Task brief:
Taking the line that contains "right eye: (692, 560)" as the first and the final line of the records as the last, write out every line between them exactly, ends included, and nothing else.
=== Begin Enclosure ===
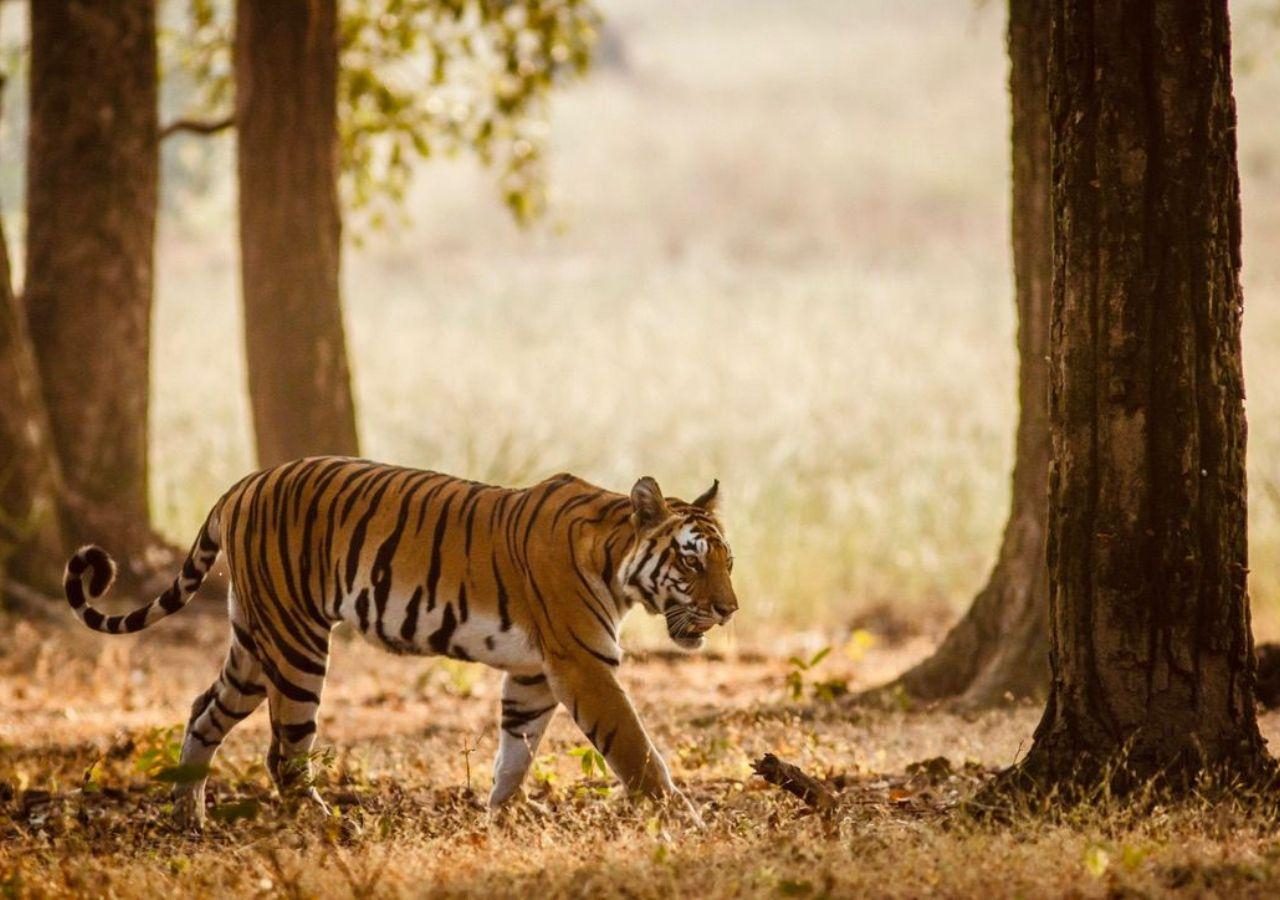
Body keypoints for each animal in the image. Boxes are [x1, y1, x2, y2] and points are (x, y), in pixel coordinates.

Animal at [63, 457, 737, 828]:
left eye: (727, 562)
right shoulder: (583, 665)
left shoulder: (533, 674)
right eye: (692, 560)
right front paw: (684, 821)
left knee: (204, 712)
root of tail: (245, 482)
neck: (614, 556)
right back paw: (326, 825)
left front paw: (500, 819)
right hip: (295, 641)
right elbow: (637, 750)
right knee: (284, 753)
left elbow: (514, 754)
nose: (729, 610)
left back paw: (188, 818)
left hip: (253, 645)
=== End Enclosure ===
Your solution:
right eye: (692, 560)
right front paw: (684, 821)
left knee: (204, 712)
root of tail: (245, 482)
neck: (614, 556)
right back paw: (326, 825)
left front paw: (500, 819)
right hip: (295, 641)
right elbow: (637, 750)
right knee: (284, 753)
left elbow: (514, 754)
nose: (729, 610)
left back paw: (188, 818)
left hip: (253, 645)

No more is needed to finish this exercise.